# Problem statement
Which lines in the listing below contain the word "Total"? Copy each of them.

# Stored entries

--------------------

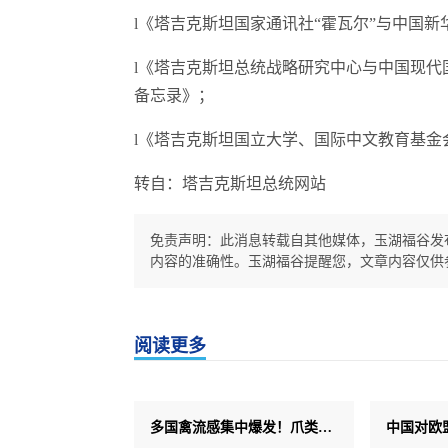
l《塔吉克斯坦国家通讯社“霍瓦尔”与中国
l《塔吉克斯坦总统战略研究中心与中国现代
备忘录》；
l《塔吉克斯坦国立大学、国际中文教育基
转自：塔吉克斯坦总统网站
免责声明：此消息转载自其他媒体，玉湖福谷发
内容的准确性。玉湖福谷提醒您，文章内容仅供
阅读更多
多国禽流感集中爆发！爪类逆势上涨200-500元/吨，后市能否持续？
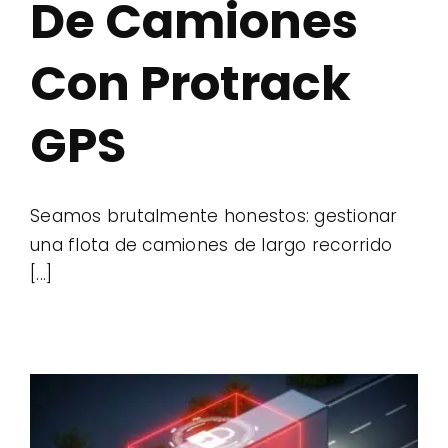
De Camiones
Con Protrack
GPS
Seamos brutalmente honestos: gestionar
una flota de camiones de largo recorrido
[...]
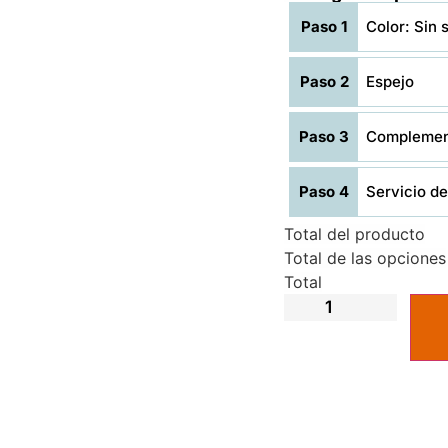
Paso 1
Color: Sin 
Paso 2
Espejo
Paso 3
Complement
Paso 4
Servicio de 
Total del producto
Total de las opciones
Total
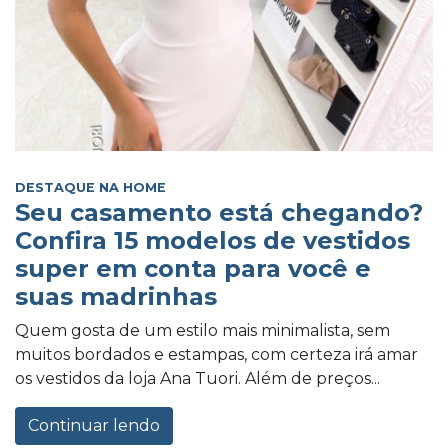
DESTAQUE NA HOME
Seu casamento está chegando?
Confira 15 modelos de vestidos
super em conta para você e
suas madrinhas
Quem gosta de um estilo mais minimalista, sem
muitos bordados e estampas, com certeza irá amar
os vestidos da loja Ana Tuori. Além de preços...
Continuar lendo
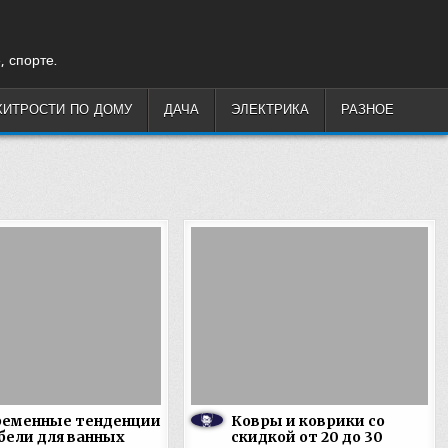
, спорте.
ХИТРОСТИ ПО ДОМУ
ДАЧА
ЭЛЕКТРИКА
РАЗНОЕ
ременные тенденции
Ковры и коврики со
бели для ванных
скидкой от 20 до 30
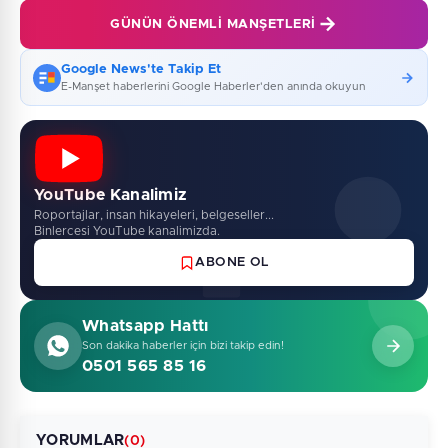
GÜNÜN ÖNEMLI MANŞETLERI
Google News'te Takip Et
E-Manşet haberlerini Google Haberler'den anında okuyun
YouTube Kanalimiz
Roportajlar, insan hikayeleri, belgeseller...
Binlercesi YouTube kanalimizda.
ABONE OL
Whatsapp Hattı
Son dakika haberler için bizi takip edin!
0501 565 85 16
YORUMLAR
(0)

--------------------

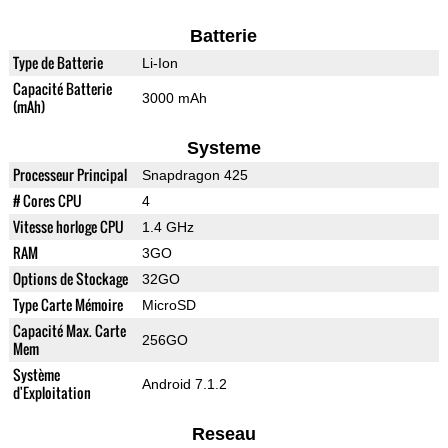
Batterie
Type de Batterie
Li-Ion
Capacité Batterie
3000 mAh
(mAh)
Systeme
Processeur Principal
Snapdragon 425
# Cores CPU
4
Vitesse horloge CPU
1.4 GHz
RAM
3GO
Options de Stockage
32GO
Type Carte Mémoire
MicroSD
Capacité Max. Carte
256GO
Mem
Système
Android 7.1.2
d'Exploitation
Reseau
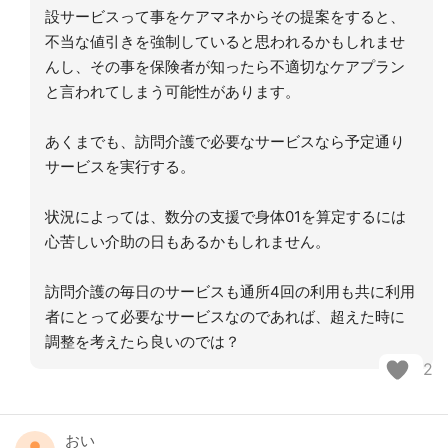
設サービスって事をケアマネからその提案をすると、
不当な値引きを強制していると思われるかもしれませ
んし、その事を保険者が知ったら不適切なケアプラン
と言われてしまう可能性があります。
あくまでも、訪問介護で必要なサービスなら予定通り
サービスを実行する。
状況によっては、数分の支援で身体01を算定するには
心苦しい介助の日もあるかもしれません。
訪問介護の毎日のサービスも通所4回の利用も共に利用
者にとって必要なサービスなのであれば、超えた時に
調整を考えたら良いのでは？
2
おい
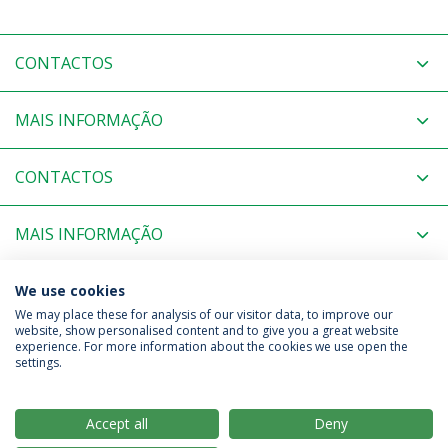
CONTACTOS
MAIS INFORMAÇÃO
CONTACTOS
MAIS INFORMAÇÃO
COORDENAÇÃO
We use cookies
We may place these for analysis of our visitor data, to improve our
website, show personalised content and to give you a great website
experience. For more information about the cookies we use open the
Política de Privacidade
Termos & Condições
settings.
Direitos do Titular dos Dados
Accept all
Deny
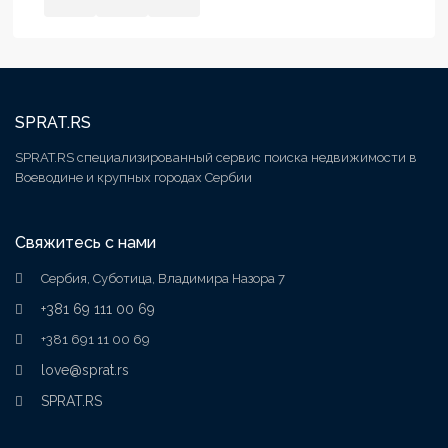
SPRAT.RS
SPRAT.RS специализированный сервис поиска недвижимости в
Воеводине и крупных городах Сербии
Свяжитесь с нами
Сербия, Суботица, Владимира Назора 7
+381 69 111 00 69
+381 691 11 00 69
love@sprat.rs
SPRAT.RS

--------------------

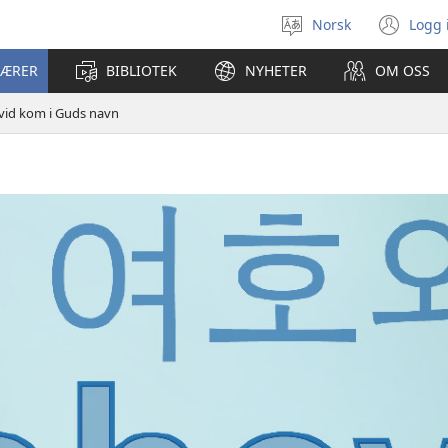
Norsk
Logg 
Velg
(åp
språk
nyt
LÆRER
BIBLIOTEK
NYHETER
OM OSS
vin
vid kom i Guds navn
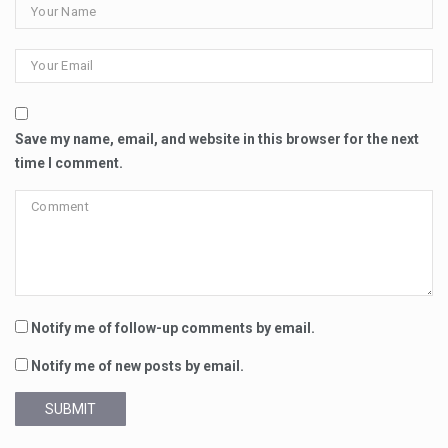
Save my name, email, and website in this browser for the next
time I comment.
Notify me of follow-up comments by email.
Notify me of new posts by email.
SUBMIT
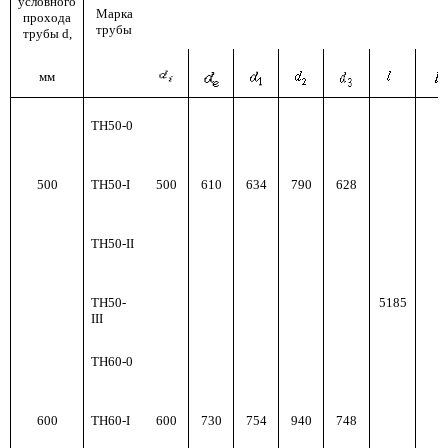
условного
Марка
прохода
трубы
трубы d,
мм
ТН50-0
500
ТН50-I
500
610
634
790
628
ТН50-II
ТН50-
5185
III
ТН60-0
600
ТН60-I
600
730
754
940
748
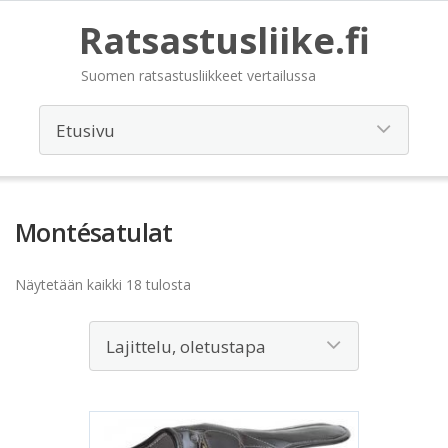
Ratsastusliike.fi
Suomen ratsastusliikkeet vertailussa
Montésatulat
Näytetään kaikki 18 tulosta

--------------------

# Output of the task
Total del producto
Total de las opciones
Total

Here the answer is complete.